*GIVEN INSTRUCTION 1*. In the records, begin at the line that has "89: 11:01 -> 11:03" and stop at the end of the records. Reproduce those lines with "none" changed to "blank" wherever it occurs, leave everything else unchanged, and omit the picture lines.
** START OF DOCUMENT SEGMENT **
Stable molecular state of photons and artificial atom discovered


  • A new state of a superconducting artificial atom dressed with virtual photons is discovered
  • It provides a clear example for a forty-year-old problem in atomic physics
  • It may contribute to the development of quantum technologies such as quantum communication or quantum metrology

Researchers at the National Institute of Information and Communications Technology (NICT, President: Dr. Masao Sakauchi), in collaboration with researchers at the Nippon Telegraph and Telephone Corporation (NTT, Representative Member of the Board and President, Mr. Hiroo Unoura) and the Qatar Environment and Energy Research Institute (QEERI, Acting Executive Director: Dr. Marwan Khraisheh) have discovered qualitatively new states of a superconducting artificial atom dressed with virtual photons. The discovery was made using spectroscopic measurements on an artificial atom that is very strongly coupled to the light field inside a superconducting cavity. This result provides a new platform to investigate the interaction between light and matter at a fundamental level, helps understand quantum phase transitions and provides a route to applications of non-classical light such as Schrödinger cat states. It may contribute to the development of quantum technologies in areas such as quantum communication, quantum simulation and computation, or quantum metrology.

This result will be published online in the October 10 (London time) issue of the journal Nature Physics.

Background and Challenges

The indispensable technologies in modern life such as a time system measured by an atomic clock and a secure and energy-efficient communications system are based on the fundamental science of the interaction between light and matter at the single-photon level. The absorption and emission of light from any device is explained based on the interaction of light and atoms. A fundamental question in atomic physics, "How strong can the coupling of light and an atom be?" has not been answered in spite of years of research, because it is not easy to find appropriate methods to realize very strong coupling.
** END OF DOCUMENT SEGMENT **
** START OF LISTED ENTRIES **
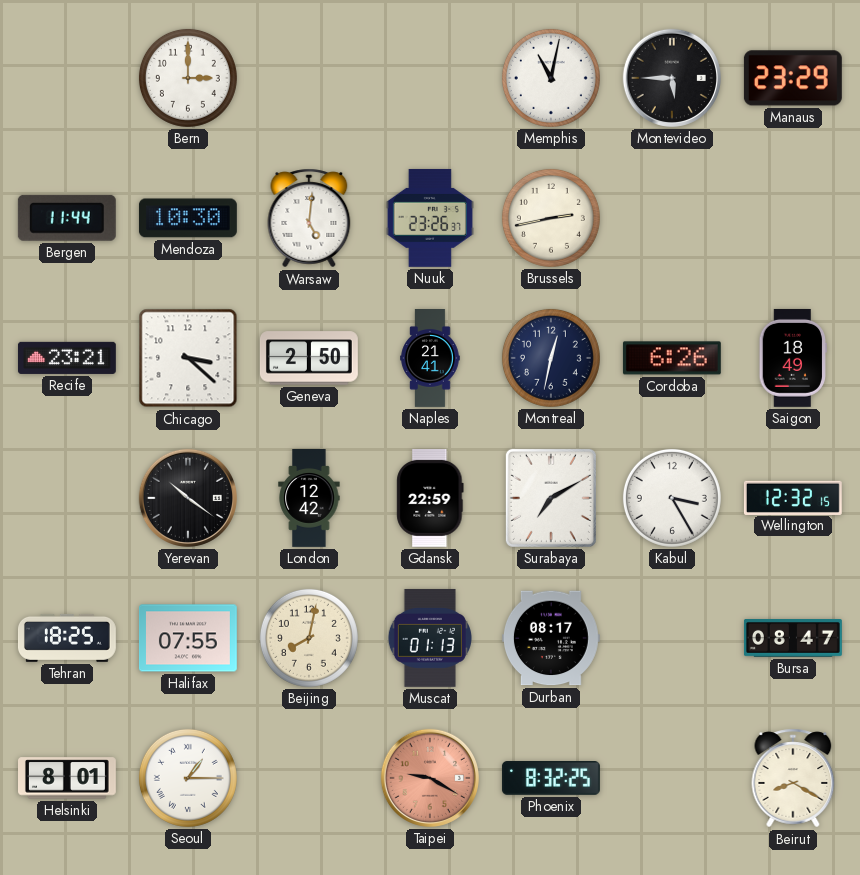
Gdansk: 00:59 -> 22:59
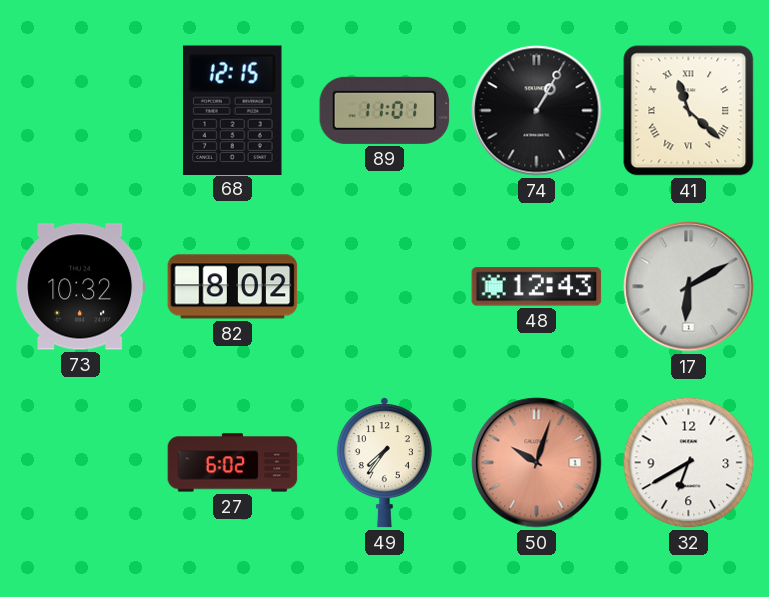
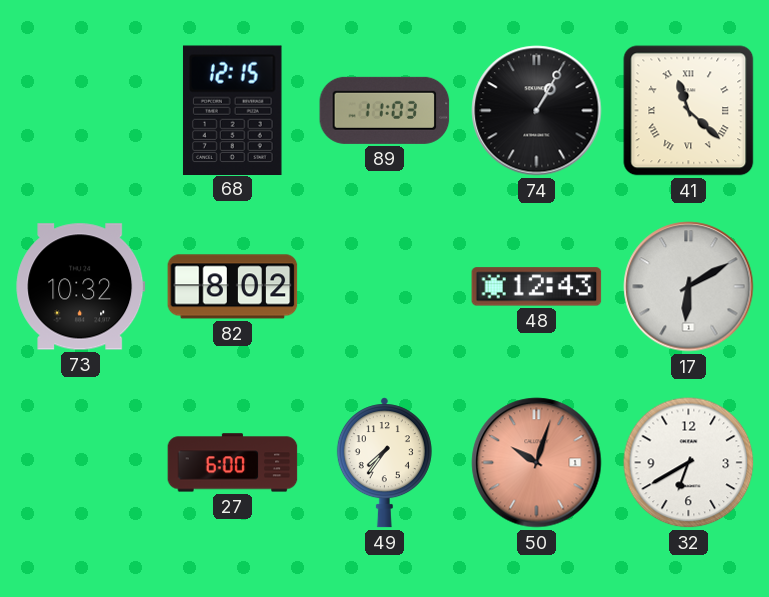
89: 11:01 -> 11:03
27: 6:02 -> 6:00
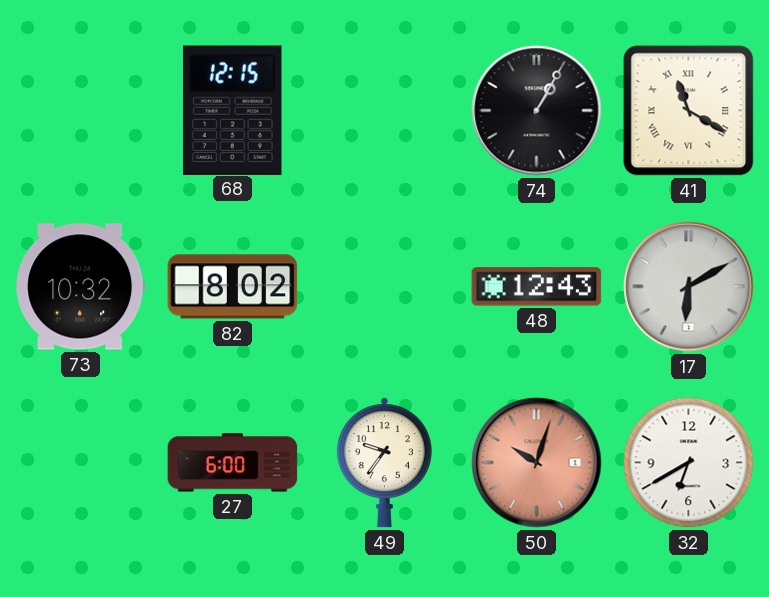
89: 11:03 -> none
41: 11:22 -> 11:20
49: 7:36 -> 9:36
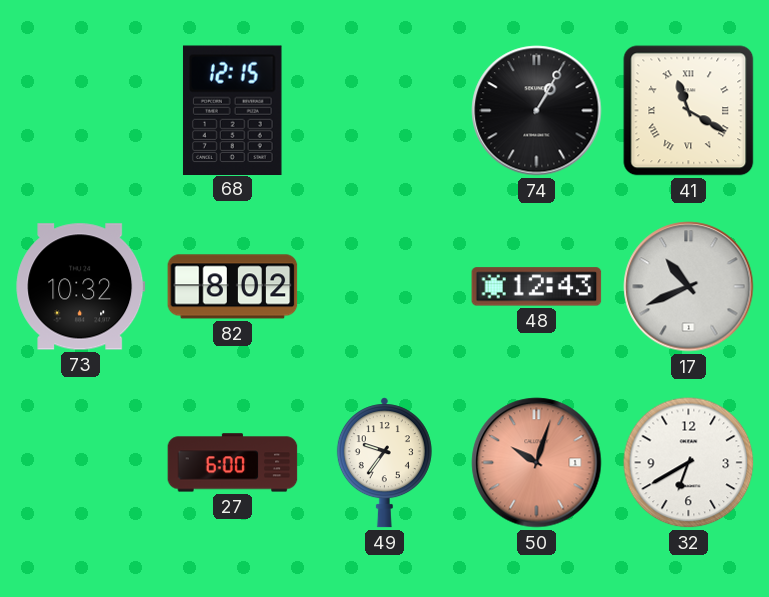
17: 6:10 -> 10:41
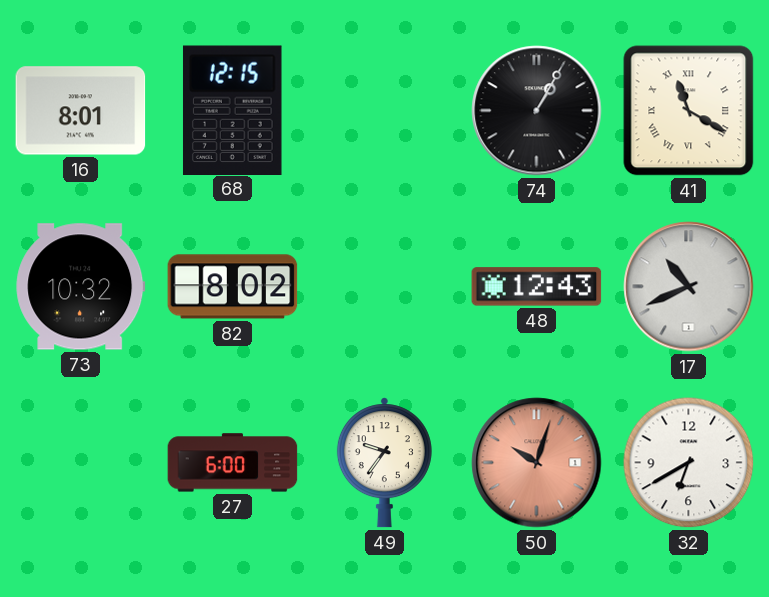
16: none -> 8:01
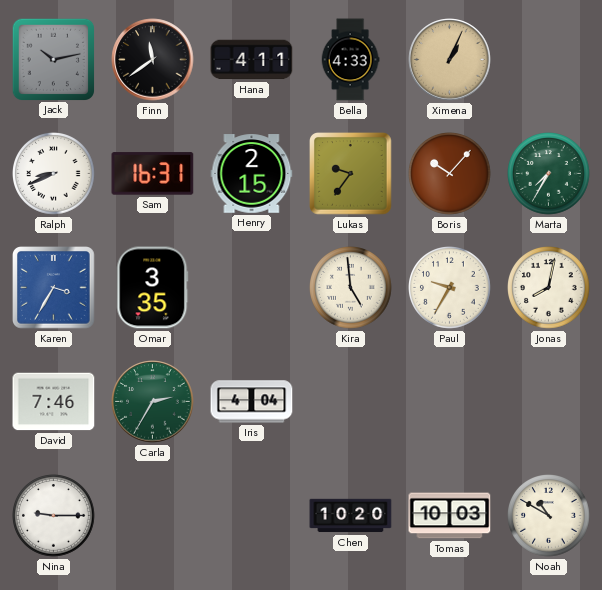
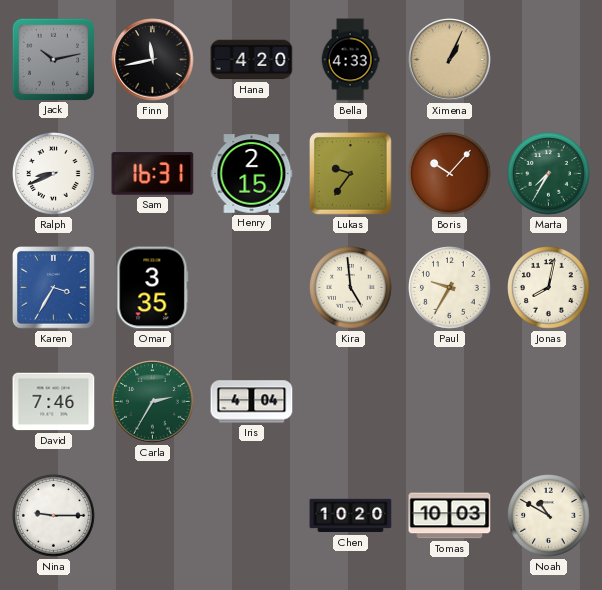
Finn: 11:39 -> 11:43
Hana: 4:11 -> 4:20
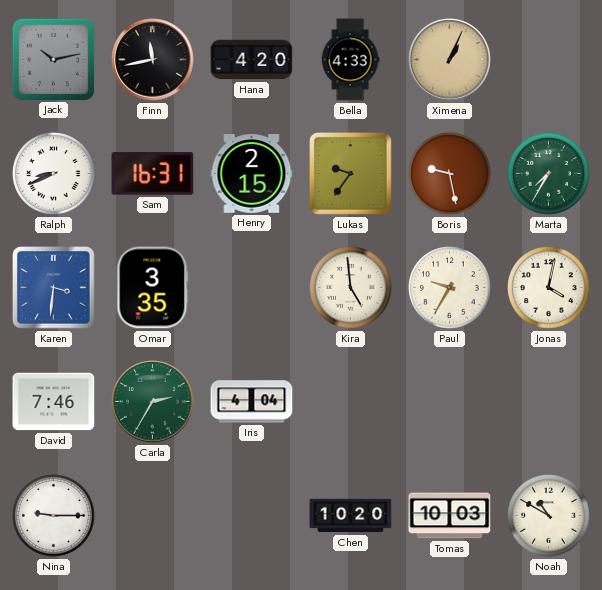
** END OF LISTED ENTRIES **
*GIVEN INSTRUCTION 2*. Carry on the article about the stable molecular state of photons and an artificial atom, starting after its final sentence.

*TASK RESULT 1*.
89: 11:01 -> 11:03
27: 6:02 -> 6:00
89: 11:03 -> blank
41: 11:22 -> 11:20
49: 7:36 -> 9:36
17: 6:10 -> 10:41
16: blank -> 8:01
Finn: 11:39 -> 11:43
Hana: 4:11 -> 4:20

*TASK RESULT 2*.
It was predicted over forty years ago that if the coupling is extremely strong a qualitatively new lowest energy state (the ground state) of light and an atom should be realized. A debate soon started as to whether this prediction would still apply when realistic conditions are considered. A few years ago, our collaborator at QEERI, Dr. Sahel Ashhab, performed theoretical investigations and identified desirable conditions for achieving this new state using superconducting circuits.


In the experiment, we used a microfabricated superconducting harmonic oscillator and a superconducting artificial atom (quantum bit or qubit) whose electronic states behave quantum mechanically, just like a natural atom. By carefully designing a superconducting persistent-current qubit interacting with an LC harmonic oscillator that has a large zero-point fluctuation current via a large shared Josephson inductance, we found the new ground state as predicted theoretically.

The total energy of the qubit and the oscillator is the sum of the photon energy in the oscillator, the qubit energy, and the coupling energy binding the photons to the qubit. Taking advantage of the macroscopic quantum system, we could realize circuits with coupling energy larger than both the photon energy and the qubit energy. This situation is sometimes called 'deep strong coupling'.

In addition, we have observed that the transitions between energy levels are governed by selection rules stemming from the symmetry of the entangled energy eigenstates, including the ground state.


We plan to test whether deep strong coupling is possible or not using more than one superconducting artificial atom (qubit), which remains a question of debate. We will also try to actively manipulate this new molecular state of photons and artificial atoms, for example, to observe and control the dynamics of photon absorption and emission, and to demonstrate new methods of entanglement generation.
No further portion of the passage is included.